Simplified scheme of monolignol synthesis pathway in conifers. Thick arrows highlight the route channeling the higher amount of carbon in conifers, the synthesis of coniferyl alcohol. The gray and discontinued arrows highlight the sinapyl alcohol synthesis that does occur in conifers because of the lack a gene encoding the F5H enzyme. Asterisk highlights the lack of F5H enzyme in conifers. Phenylalanine ammonia-lyase (PAL), cinnamate 4-hydroxylase (C4H), 4-coumarate:CoA ligase (4CL), cinnamoyl-CoA reductase (CCR), cinnamyl-alcohol dehydrogenase (CAD), shikimate O-hydroxycinnamoyltransferase (HCT), p-coumarate 3-hydroxylase (C3H), caffeoyl-CoA O-methyltransferase (CCoAOMT), ferulic acid 5-hydroxylase/coniferaldehyde 5-hydroxylase (F5H), and caffeic acid 3-O-methyltransferase (COMT).

FIGURE 4

Phylogenetic tree of the deduced protein sequences of plant genes encoding caffeic acid 3-O-methyltransferase (COMT). In the tree, the protein sequences correspond to virtually all the sequences of O-methyltransferases from Arabidopsis thaliana, all the sequences of O-methyltransferases, type COMT, found in the Pinus pinaster SustainPineDB and the most similar sequence to Ath-COMT1 from the rest of the shown species. The CLUSTALW program was used for sequence alignments (Thompson et al., 1994). The evolutionary history was inferred using the Neighbor-Joining method (Saitou and Nei, 1987) with 1000 bootstrap replications. The optimal tree with the sum of branch length = 12.56422456 is shown. The evolutionary distances were computed using the Poisson correction method (Zuckerkandl and Pauling, 1965) and are in the units of the number of amino acid substitutions per site. The analysis involved 60 amino acid sequences.

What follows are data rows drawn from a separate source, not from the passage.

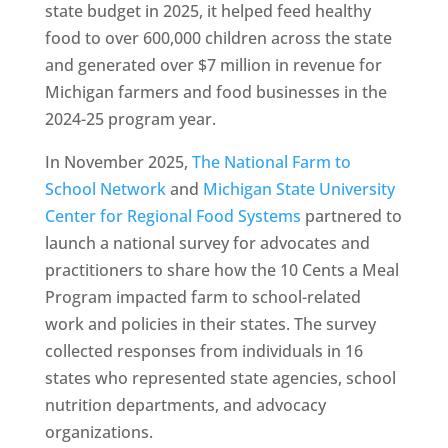
state budget in 2025, it helped feed healthy
food to over 600,000 children across the state
and generated over $7 million in revenue for
Michigan farmers and food businesses in the
2024-25 program year.
In November 2025,
The National Farm to
School Network
and
Michigan State University
Center for Regional Food Systems
partnered to
launch a national survey for advocates and
practitioners to share how the 10 Cents a Meal
Program impacted farm to school-related
work and policies in their states. The survey
collected responses from individuals in 16
states who represented state agencies, school
nutrition departments, and advocacy
organizations.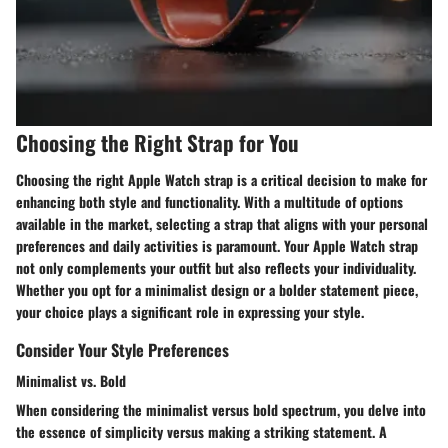
Choosing the Right Strap for You
Choosing the right Apple Watch strap is a critical decision to make for
enhancing both style and functionality. With a multitude of options
available in the market, selecting a strap that aligns with your personal
preferences and daily activities is paramount. Your Apple Watch strap
not only complements your outfit but also reflects your individuality.
Whether you opt for a minimalist design or a bolder statement piece,
your choice plays a significant role in expressing your style.
Consider Your Style Preferences
Minimalist vs. Bold
When considering the minimalist versus bold spectrum, you delve into
the essence of simplicity versus making a striking statement. A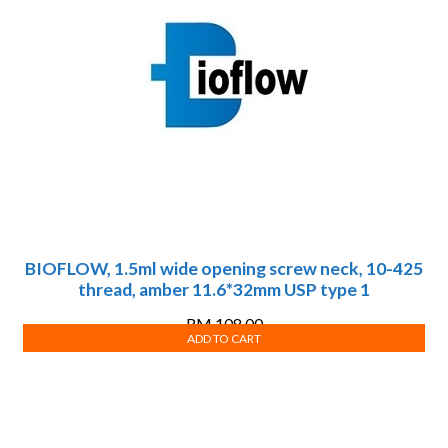
BIOFLOW, 1.5ml wide opening screw neck, 10-425
thread, amber 11.6*32mm USP type 1
RM
108.00
ADD TO CART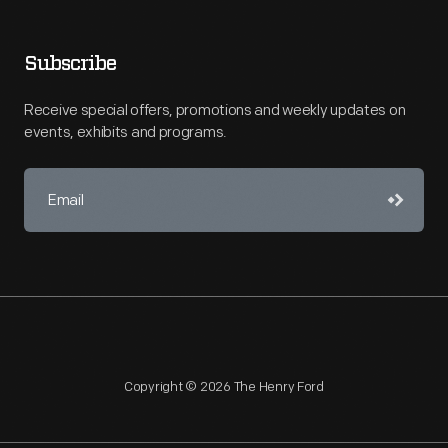
Subscribe
Receive special offers, promotions and weekly updates on
events, exhibits and programs.
Copyright © 2026 The Henry Ford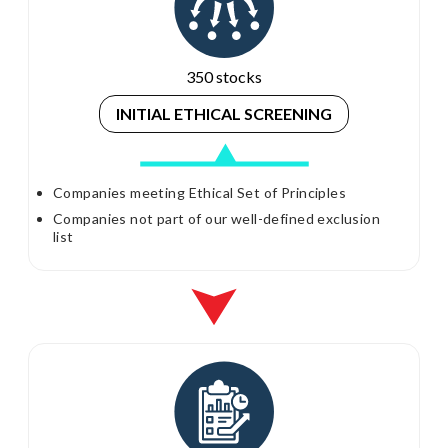
350 stocks
INITIAL ETHICAL
SCREENING
Companies meeting Ethical Set of Principles
Companies not part of our well-defined exclusion
list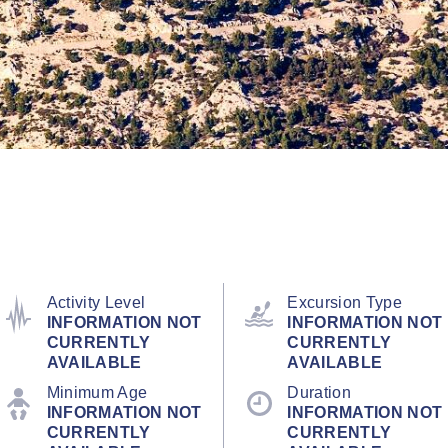
Activity Level
Excursion Type
INFORMATION NOT
INFORMATION NOT
CURRENTLY
CURRENTLY
AVAILABLE
AVAILABLE
Minimum Age
Duration
INFORMATION NOT
INFORMATION NOT
CURRENTLY
CURRENTLY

All positions containing gaps and missing data were eliminated. There were a total of 156 positions in the final dataset. Evolutionary analyses were conducted in MEGA6 (Tamura et al., 2013). The sequences used for the alignments and phylogenetic trees were obtained in Phytozome database (http://phytozome.jgi.doe.gov) and GenBank and, for P. pinaster, in SustainPineDB (http://www.scbi.uma.es/sustainpinedb/). The alignment, tree and accession numbers are available in TreeBase (http://purl.org/phylo/treebase/phylows/study/TB2:S18814). Red triangles correspond to A. thaliana sequences and the blue circles to P. pinaster sequences. Purple branches correspond to the Ath-CCoAOMT group of sequences, red branches to the angiosperm COMT group and blue branches to the gymnosperm COMT-like group.